Na abertura da carta, as entidades escrevem: “Em cenário internacional marcado pela volatilidade dos preços do petróleo, instabilidade geopolítica, os biocombustíveis brasileiros representam uma resposta concreta para ampliar a competitividade nacional, reduzir a dependência de combustíveis fósseis importados e fortalecer a economia do país”.

O setor também aponta um efeito indireto: a maior produção de biodiesel induz o aumento da oferta e o barateamento do farelo de soja.

Testes e divergência com o governo

O Ministério de Minas e Energia (MME) postergou o incremento do percentual de biodiesel na composição do diesel, definindo um cronograma de testes ao longo de 2024. Por enquanto, a expectativa do governo é avançar somente até o patamar de 16%.

O setor, porém, considera que os testes já foram concluídos com sucesso.

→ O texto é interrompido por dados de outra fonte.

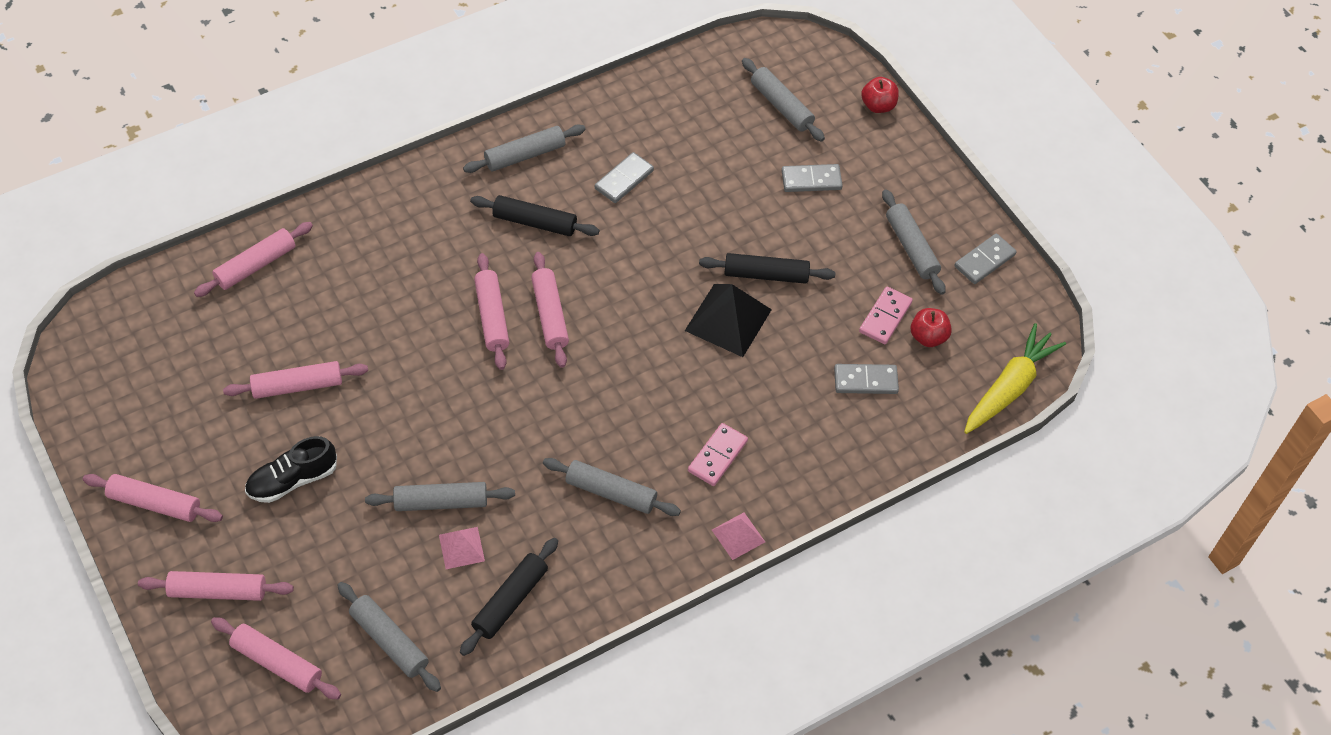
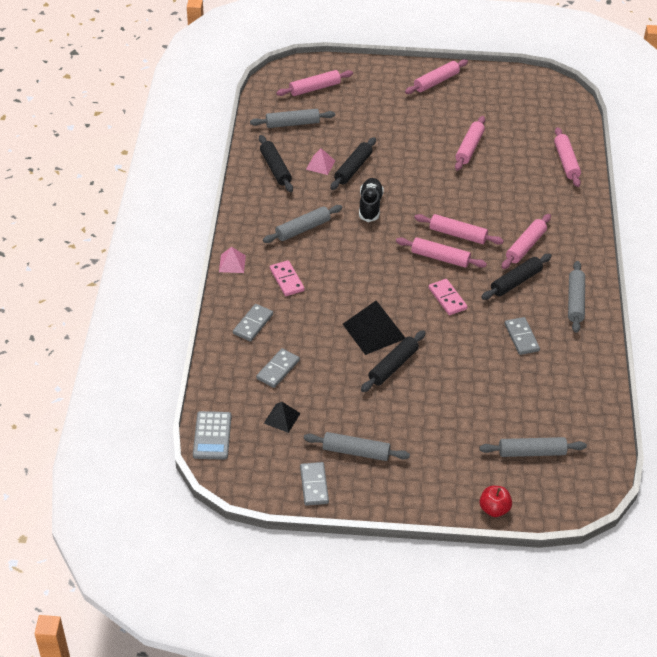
camera: 125 degrees right, 10 degrees down
pink rolling pin [138,571,294,601] -> pink rolling pin moved to [502,214,551,269]
black shoe [245,436,337,503] -> black shoe moved to [359,178,384,222]
grey rolling pin [365,482,515,511] -> black rolling pin [330,137,376,190]
grey domino [782,164,843,192] -> grey domino moved to [233,304,273,342]
pink domino [859,287,913,344] -> pink domino moved to [429,279,468,315]
red apple [911,308,952,347] -> black pyramid [264,402,301,433]
yellow carrot [964,323,1066,434] -> grey calculator [193,411,231,460]

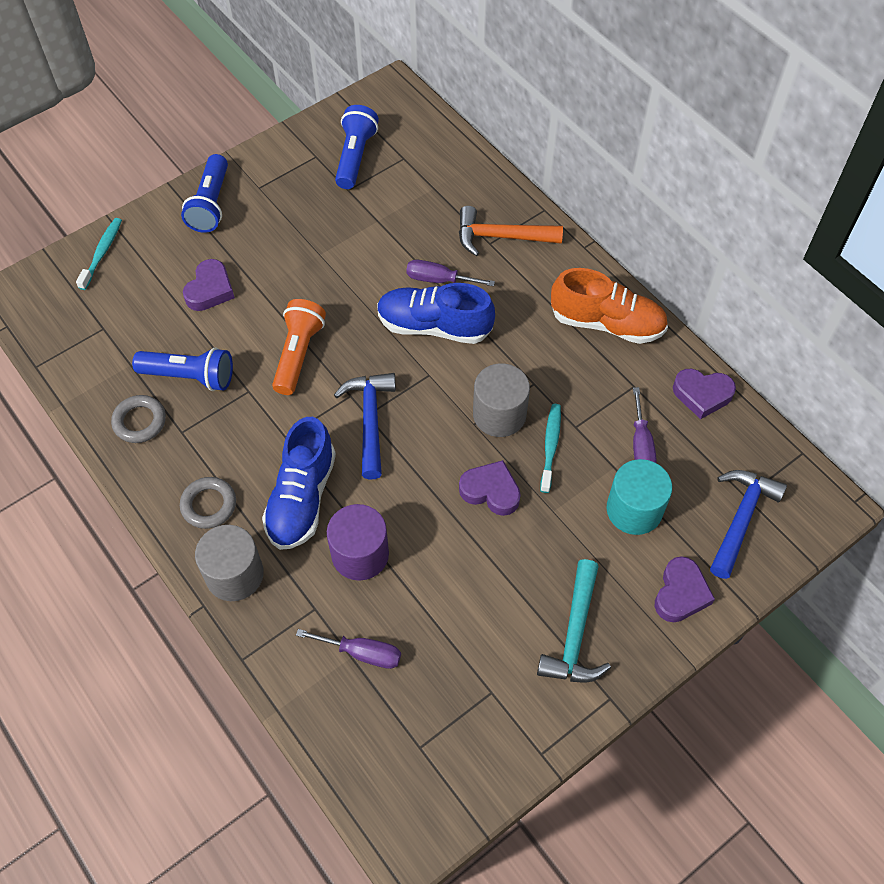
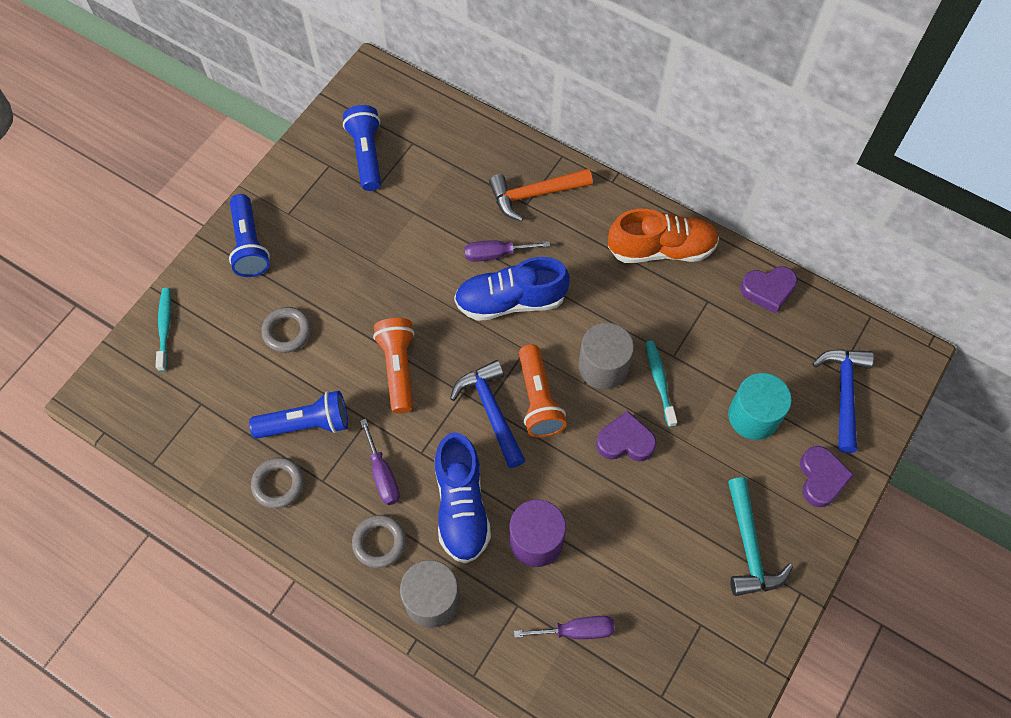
camera: 20 degrees left, 5 degrees up
purple heart [183,259,235,311] -> grey ring [261,307,311,353]
purple screwdriver [633,387,657,463] -> purple screwdriver moved to [360,419,400,505]
none -> orange flashlight [519,344,567,437]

O programa de validação envolveu 16 laboratórios e universidades, com “testes em motores, veículos e máquinas agrícolas, que também contempla ensaios de durabilidade, desempenho, emissões, testes de campo e análises físico-químicas”.

As entidades afirmam que “os resultados obtidos até o momento reforçam a robustez dessa iniciativa e oferecem ao país condições técnicas para prosseguir com a política pública prevista na Lei do Combustível do Futuro, iniciando um novo ciclo com a adoção da mistura B17”, como é chamada a combinação com 17% de biodiesel, em linha com a Lei do Combustível do Futuro.